- [Quoted text]:
DEC has received extensive attention, especially in dry areas. Many scholars demonstrated the energy-saving characteristics of DEC by comparing it with TAC. DEC was proven to have a significant energy-saving effect in Northwest China [37]. Sheng Xiaowen et al. concluded that the evaporative cooling system was more energy-efficient, and could effectively improve the air quality [38], especially in the Lanzhou area from June to September. This is because the power consumption of the DEC system is only 1/5 of that of the TAC system under the same cooling capacity. By analyzing the feasibility and economy of the air-conditioning system based on DEC in Lanzhou underground transportation, Fang Hong et al. [39] found that DEC has good social and economic benefits, and a wide range of application prospects, because its energy efficiency and the operation costs are about 50% lower than those of the TAC system.

In TACBs, it is necessary to lower the supply air temperature to below the air dew point temperature in order to dehumidify the environment. As such, the supply air volume and velocity from the TAC system are usually low; otherwise, the bus is uncomfortable. TAC system has a high level of energy consumption, and so, the return air outlet is necessary in order to reuse some indoor air to conserve energy. In DECBs, the supply air velocity can be higher because its temperature and humidity are higher, and the indoor air is freely exhausted by doors and windows gaps, which is beneficial for improving the thermal comfort and the air quality in bus carriages. DEC could be promising in the transportation field in order to deal with environmental challenges due to its energy savings, but it has received limited attention until now. In order to indicate the feasibility of DEC as a bus cooler, this paper first builds two bus models, respectively, air-conditioned by TAC and by DEC in Lanzhou City, and then their degrees of indoor comfort are numerically calculated and compared, including the temperature field, the velocity field, CO₂ concentration, and the PMV thermal comfort indicator. The results will provide some guidance for the following experiment and promote the application of DEC in vehicles.

- [Problem description]:
Carry on the passage about evaporative cooling in buses from its final sentence. The records play no part in the task.

- [Raw data]:
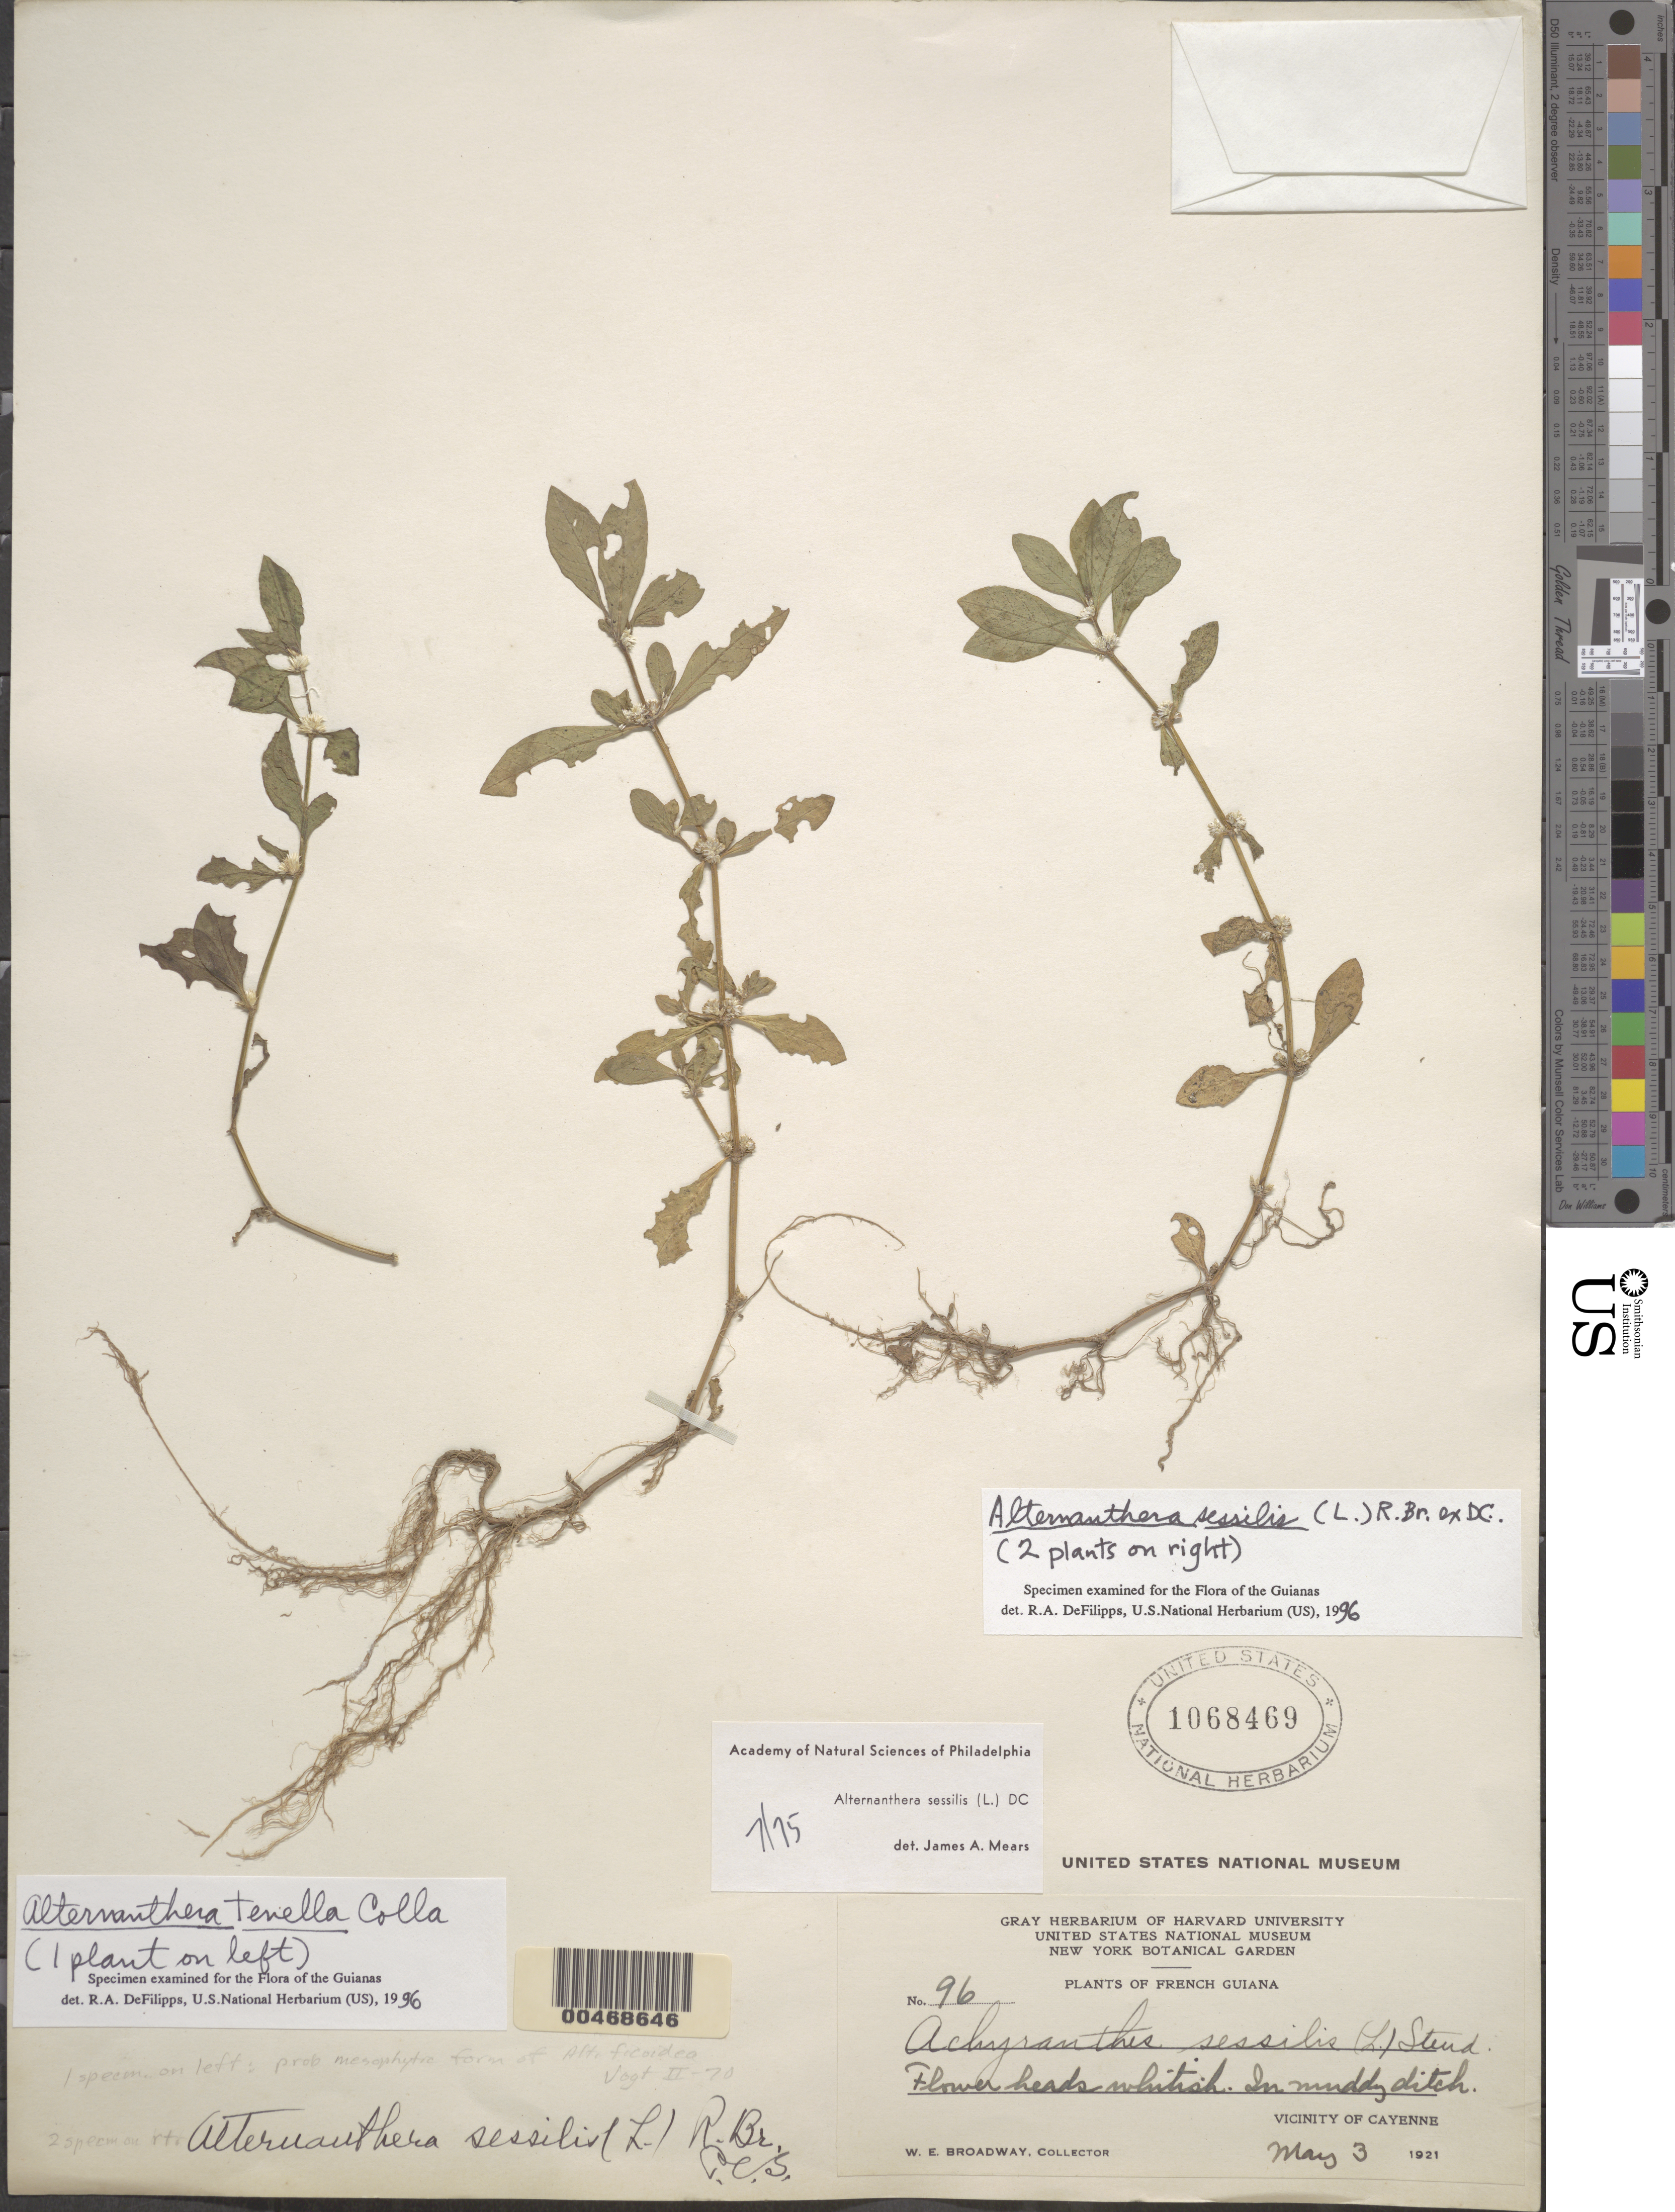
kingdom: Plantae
--
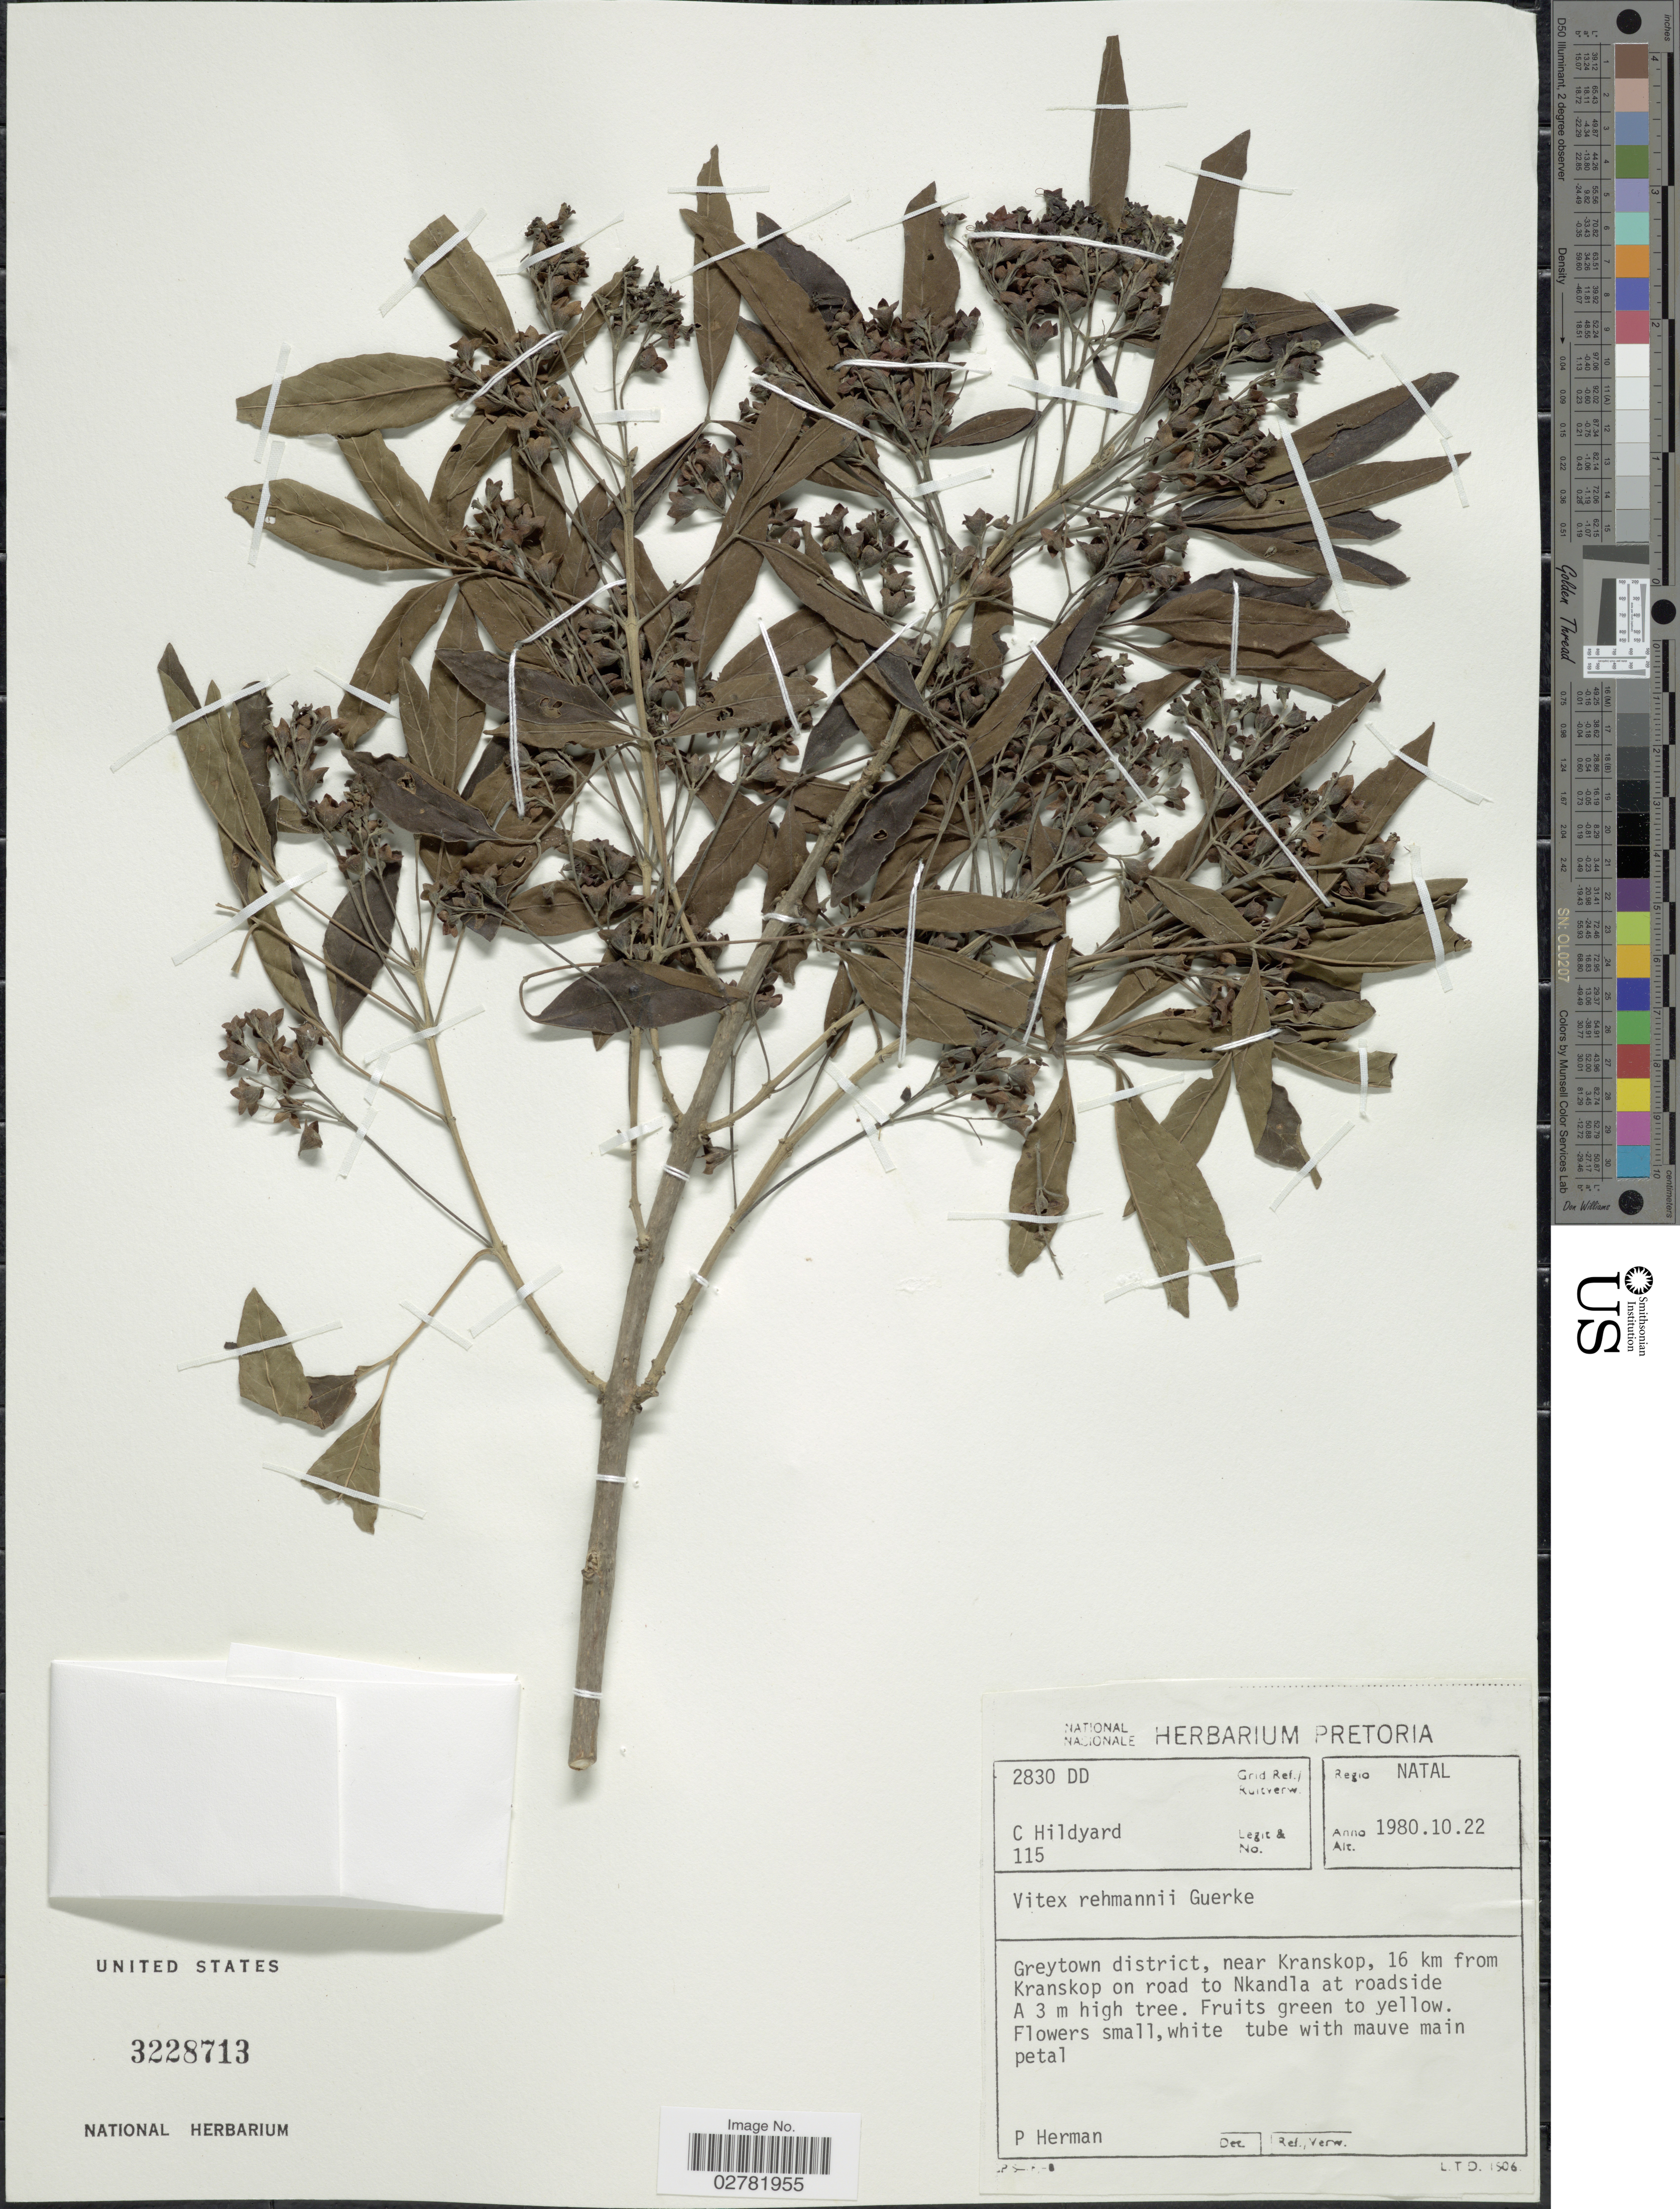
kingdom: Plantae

- [Solved problem]:
2. The Bus Numerical Model and Method

2.1. Physical Models

Based on actual references, the air outlet form in the TAC system is considered in this paper. It is necessary to lower the supply air temperature to below the air dew point temperature to dehumidify the environment, and so, the supply air volume and velocity from the TAC system is usually low; otherwise, the bus will be uncomfortable. Compared to the DEC system, the TAC system has higher energy consumption, and so, the return air outlet is necessary to reuse some indoor air to conserve energy. Because the air from the DEC system is more humidity and higher temperature than that of the air from the TAC system, it’s necessary to adopt a larger air volume and velocity of the supply air, and without the return air outlet, otherwise it will be also uncomfortable. And so, the supply air port of DEC system is set as a long slit shape and the indoor air is exhausted by unorganized means from some gaps.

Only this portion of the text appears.